In 2014, Whaley became the first female and first member of the Connecticut Section PGA to be elected an officer in the PGA of America (secretary), and it came on the first ballot, a rarity. Her two-year reign as president ended in October, but she and the Section weren’t able to host the organization’s annual meeting in Hartford due to the COVID-19 pandemic.
Whaley, 55, is going to try to qualify for the 120-player U.S. Women’s Senior Open Championship field and have a reunion with Sorenstam. Whaley is a leading golf teacher at the Country Club of Mirasol in Palm Beach Gardens, Fla. Earning a spot in the Buick Championship ended up inspiring Sorenstam to play in the Colonial. Sorenstam said she had thought about competing in a PGA Tour event because she knew so many of the players, including close friend Tiger Woods, but quickly reconsidered.
“I’d think about for about 10 seconds and then go back to watching television,” Sorenstam said during a teleconference call before her Colonial start. “But after Suzy qualified, it changed my mind.”
Sorenstam won a record eight LPGA Player of the Year awards and six Vare Trophies given to the player with the lowest seasonal scoring average. She is the only female golfer to a 59 in competition and holds various all-time scoring records, including the lowest season scoring average, 68.6969 in 2004.
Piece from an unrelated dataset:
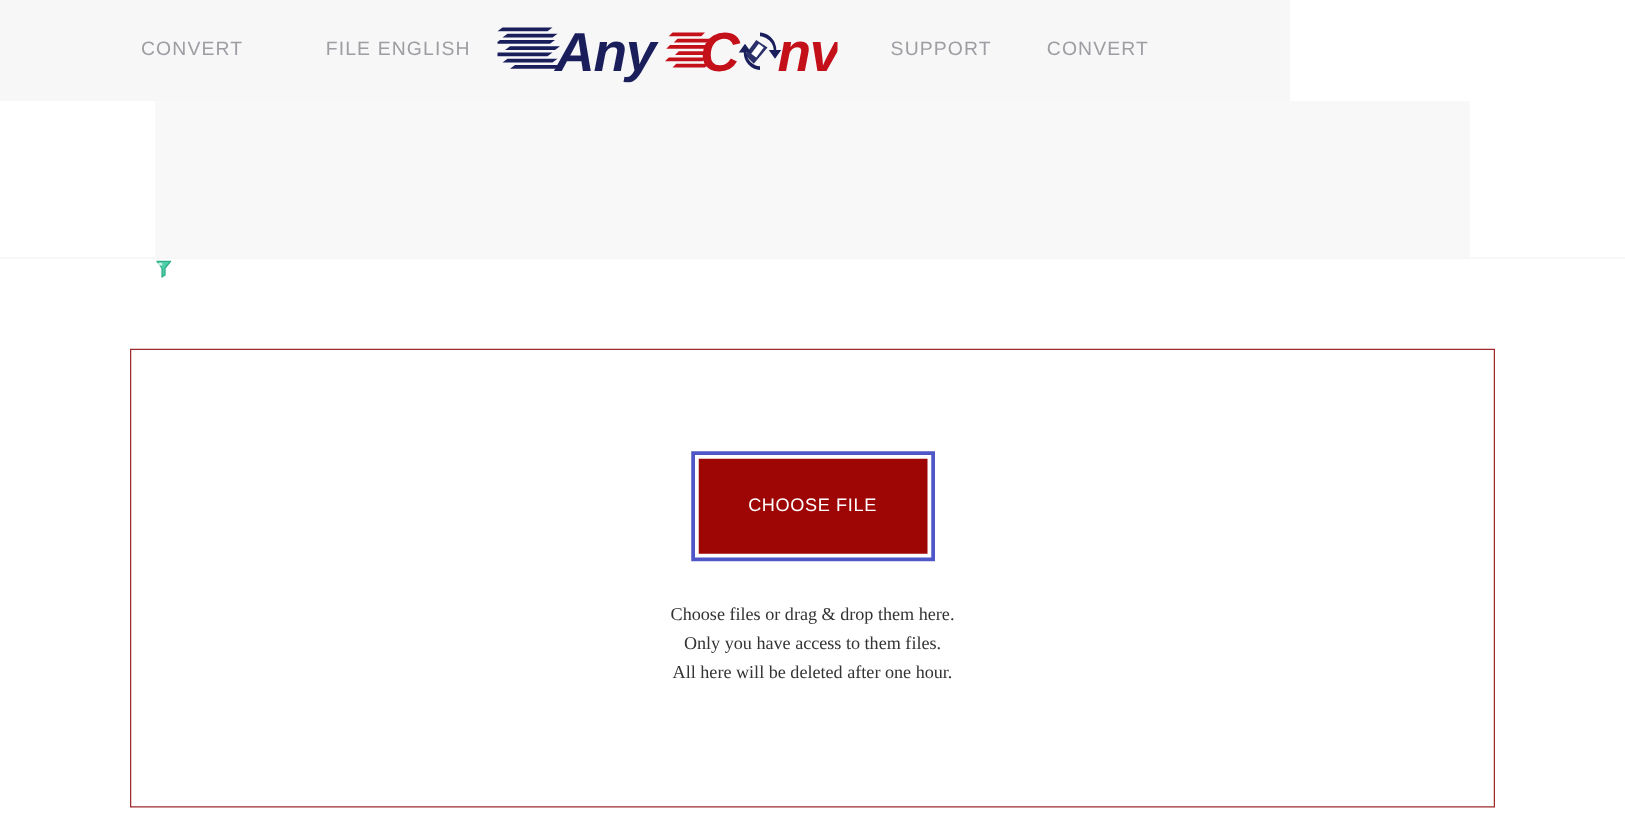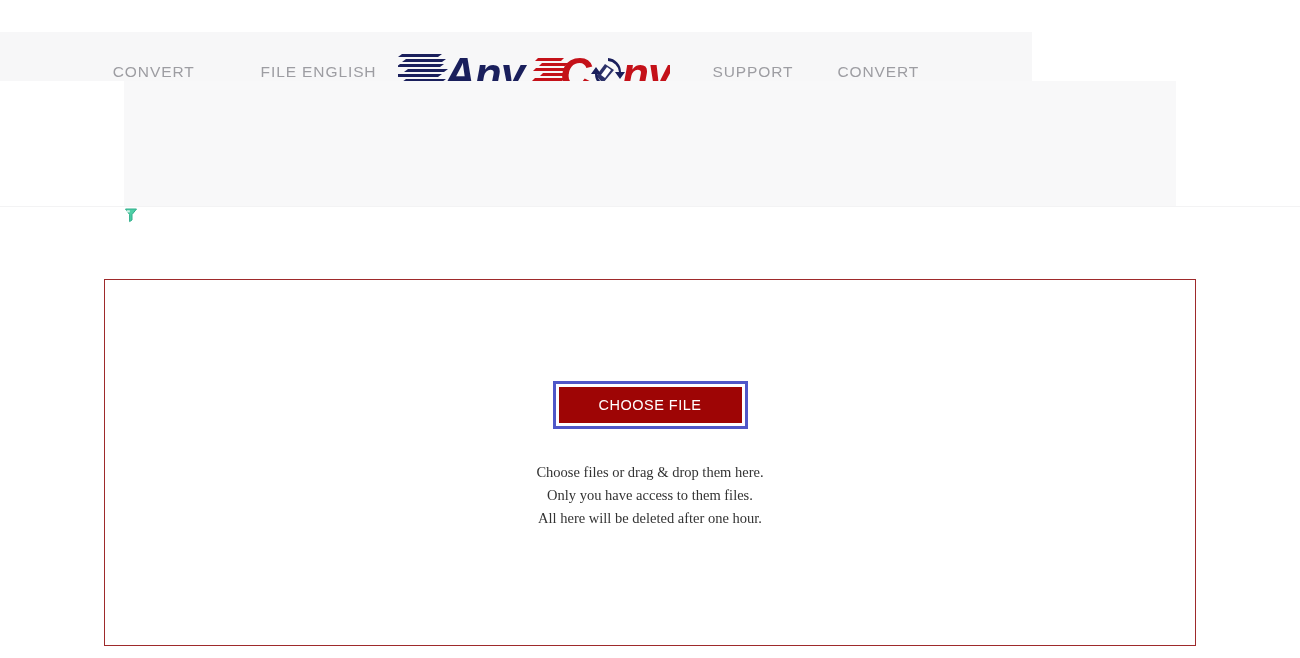"CONVERT" .site-header { margin-top: 32px -> none }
In 2012, Sorenstam received the Bob Jones Award, the USGA’s highest honor, which recognizes an individual who demonstrates spirit, personal character and respect for the game. Her time in recent years has been spent raising her two children with her husband, the son of 1979 Sammy Davis Jr.-Greater Hartford Open champion Jerry McGee, and participating in numerous ventures to grow the game through her Annika Foundation.
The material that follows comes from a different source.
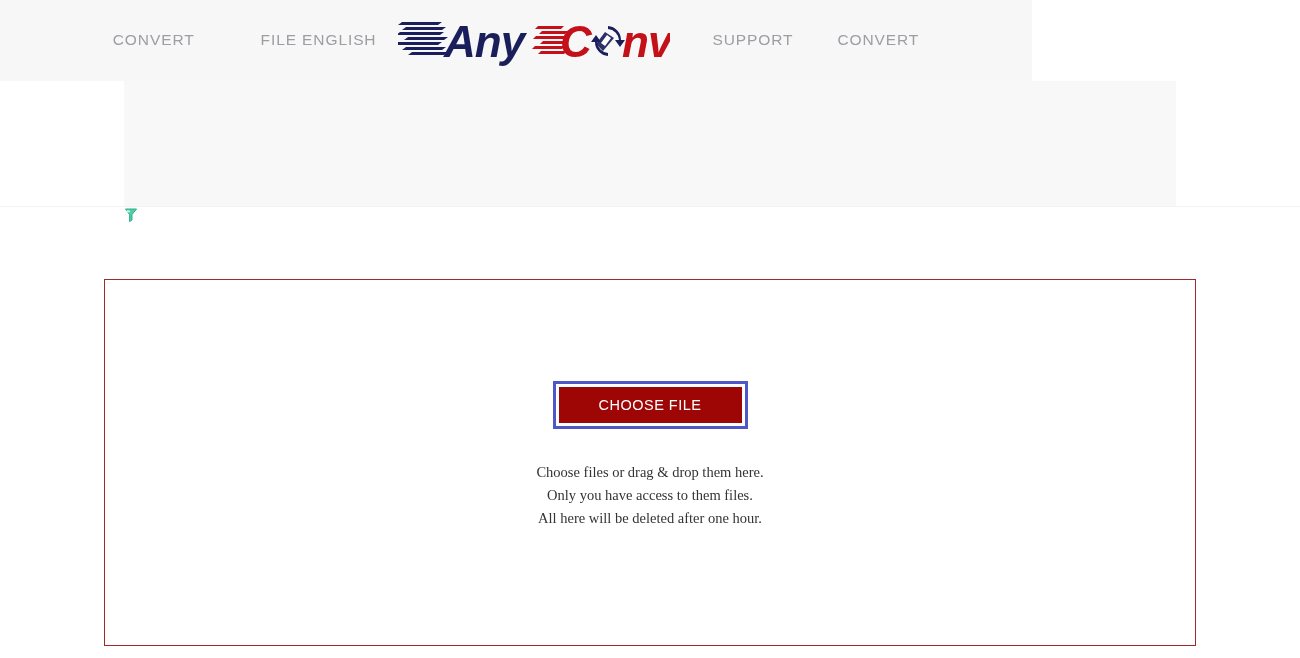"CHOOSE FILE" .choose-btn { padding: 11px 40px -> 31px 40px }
Sorenstam represented Europe in the Solheim Cup eight times between 1994 and 2007 and was the event’s all-time leading points earner until it was surprised by England’s Laura Davies during the 2011 competition against the United States. She also was captain of the 2017 European Solheim Cup team.
Last December, Sorenstam was appointed president of the International Golf Federation starting January 1 of this year, which was six days before she received the Presidential Medal of Freedom from President Donald Trump. Because the women’s golf competition in the Summer Olympics in Tokyo was the week after the U.S. Women’s Senior Open Championship, Sorenstam hesitated about playing at Brooklawn. But after being encouraged by Olympic officials, she decided she would go to Connecticut.
Davies, another Hall of Fame member, won the inaugural Senior Women’s Open by a stunning 10 strokes at Chicago Golf Club in 2018. Swede Helen Alfredsson triumphed in the second edition in 2019 at Pine Needles Golf Club in Pinehurst, North Carolina, but last year’s championship scheduled for Brooklawn CC was canceled due to the pandemic.
This will be the fifth USGA event to be played at Brooklawn Country Club in Fairfield, and past champions have been David Nevatt (1974 U.S. Junior Amateur), Jerilyn Britz (1979 U.S. Women’s Open), Gary Player (U.S. Senior Open) and Sukjin-Lee Wuesthoff (U.S. Girls’ Junior).